What is required: Copy out the text of the entries verbatim, starting at the line that contains "韓国株式市場は大惨事 ⇒" and ending with the final line of the entries, both included.
###
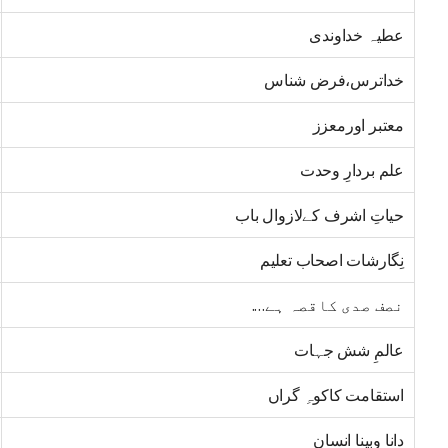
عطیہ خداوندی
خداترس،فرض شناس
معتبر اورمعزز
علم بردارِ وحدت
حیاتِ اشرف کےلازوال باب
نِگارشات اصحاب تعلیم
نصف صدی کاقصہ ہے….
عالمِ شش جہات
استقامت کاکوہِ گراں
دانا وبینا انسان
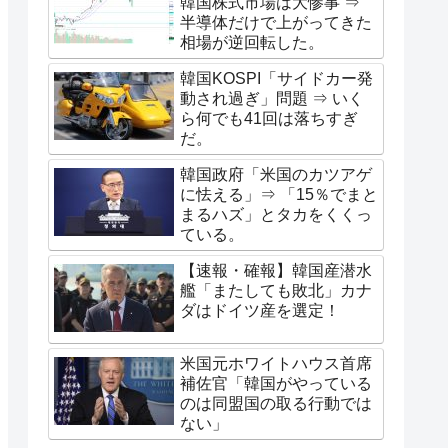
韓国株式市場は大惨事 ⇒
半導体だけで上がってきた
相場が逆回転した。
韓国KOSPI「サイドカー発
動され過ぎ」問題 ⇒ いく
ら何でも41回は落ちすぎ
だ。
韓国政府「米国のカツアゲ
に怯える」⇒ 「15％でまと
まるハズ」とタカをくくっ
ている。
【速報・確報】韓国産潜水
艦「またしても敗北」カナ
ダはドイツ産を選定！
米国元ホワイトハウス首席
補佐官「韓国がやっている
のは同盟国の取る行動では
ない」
###
Solution to this problem:
韓国株式市場は大惨事 ⇒
半導体だけで上がってきた
相場が逆回転した。
韓国KOSPI「サイドカー発
動され過ぎ」問題 ⇒ いく
ら何でも41回は落ちすぎ
だ。
韓国政府「米国のカツアゲ
に怯える」⇒ 「15％でまと
まるハズ」とタカをくくっ
ている。
【速報・確報】韓国産潜水
艦「またしても敗北」カナ
ダはドイツ産を選定！
米国元ホワイトハウス首席
補佐官「韓国がやっている
のは同盟国の取る行動では
ない」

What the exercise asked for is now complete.